Anciso was included in Elle Magazine's 30th Anniversary Issue, as part of its feature portfolio, “This is 30,” which was photographed by renowned American photographer Mark Seliger, and styled by Brandon Maxwell. The portfolio highlights 35 women who are recognized as "outstanding musicians, comedians, politicians, artists, activists, novelists, athletes, and actors" who turned 30 in 2015. She appears in a double-page spread with supermodel, Bar Refaeli, actress, model and trans activist, Carmen Carrera, and actress and recording artist, Mary Elizabeth Winstead.

More recently, TVyNovelas named Anciso to their "Lideres de la Hispanidad/Los 50 hispanos más importantes de hoy" list of accomplished Latinos. In the Arte category, she is joined by Los Angeles Philharmonic music director, Gustavo Dudamel, and photographer, Omar Cruz.

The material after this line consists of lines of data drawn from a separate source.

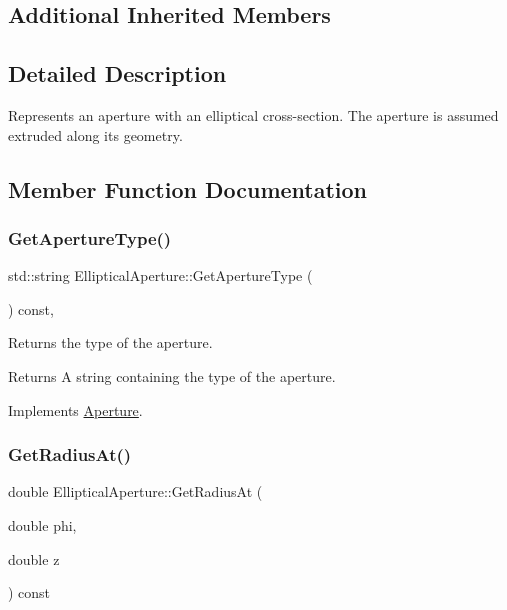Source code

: \subsection*{Additional Inherited Members}


\subsection{Detailed Description}
Represents an aperture with an elliptical cross-\/section. The aperture is assumed extruded along its geometry. 

\subsection{Member Function Documentation}
\mbox{\label{classEllipticalAperture_a8c56e3ab5e8483dd42ed6e35855409df}} 
\subsubsection{\texorpdfstring{Get\+Aperture\+Type()}{GetApertureType()}}
{\footnotesize\ttfamily std\+::string Elliptical\+Aperture\+::\+Get\+Aperture\+Type (\begin{DoxyParamCaption}{ }\end{DoxyParamCaption}) const\hspace{0.3cm}{\ttfamily [inline]}, {\ttfamily [virtual]}}

Returns the type of the aperture. \begin{DoxyReturn}{Returns}
A string containing the type of the aperture. 
\end{DoxyReturn}


Implements \hyperlink{classAperture_ad7af612271a0586feea83c38549dfb75}{Aperture}.

\mbox{\label{classEllipticalAperture_aec41ce72d82e004b8de123e37d3b11e9}} 
\subsubsection{\texorpdfstring{Get\+Radius\+At()}{GetRadiusAt()}}
{\footnotesize\ttfamily double Elliptical\+Aperture\+::\+Get\+Radius\+At (\begin{DoxyParamCaption}\item[{double}]{phi,  }\item[{double}]{z }\end{DoxyParamCaption}) const\hspace{0.3cm}{\ttfamily [virtual]}}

On the day of his confirmation, 10th United States Secretary of Education John King, Jr. referenced Anciso alongside other contemporary artists in his piece for Medium, titled, "What I Hope Students (and Education Policymakers) will see in Hamilton," highlighting Lin-Manuel Miranda's hit Broadway musical, Hamilton, and the importance of social studies, civic education, and the arts. In it he asks, "How can we expect a student to make the next Hamilton or to become the next Kara Walker, Natalia Anciso, or Kehinde Wiley if she's never been inside a theater, analyzed a painting, or had the chance to deeply study American history?"